The Rules of Anti-Trust Law 

Our current anti-trust laws, the Sherman Act of 1890 and both the Federal Trade Commission and Clayton Acts of 1914, were all drafted decades before the internet. Although each law was intentionally written in general terms to keep power in the hands of court interpretation, United States vs. Google is a critical test of their integrity. At their core, anti-trust laws ensure businesses remain in competition with one another for the consumer’s benefit. The DOJ will be evaluating Google’s strategies against such tenants of keeping prices low and quality high. 

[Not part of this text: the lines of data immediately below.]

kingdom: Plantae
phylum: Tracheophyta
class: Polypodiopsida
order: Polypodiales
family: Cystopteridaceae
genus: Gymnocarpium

What does all this mean? There are really two major stakes at play. United States vs. Google will test the effectiveness of our anti-trust law against big tech. Beyond that, it will set the precedent for similar cases that wait in cue including Meta’s acquisition of Instagram and Amazon’s Prime Service. If the DOJ loses, our laws may need updating to address our new world of technology. If Google loses, it could open the door for the rapid emergence of new digital services. Either way, the effect will be felt by all who use the internet, and that includes you. 

For Now, We Have to Wait 

Over the last 25 years, Google has become a 1.7 trillion-dollar company that owns major swaths of our online experience. Search ads accounted for nearly 60% of the company’s revenue in 2022 at 162.45 billion. This does not include any way Google monetizes information captured from their 90% market share of search. Closing arguments, as well as any decisions of United States vs. Google, are likely to continue far into 2024. Beyond that, a separate penalty trial could be delayed over years to come.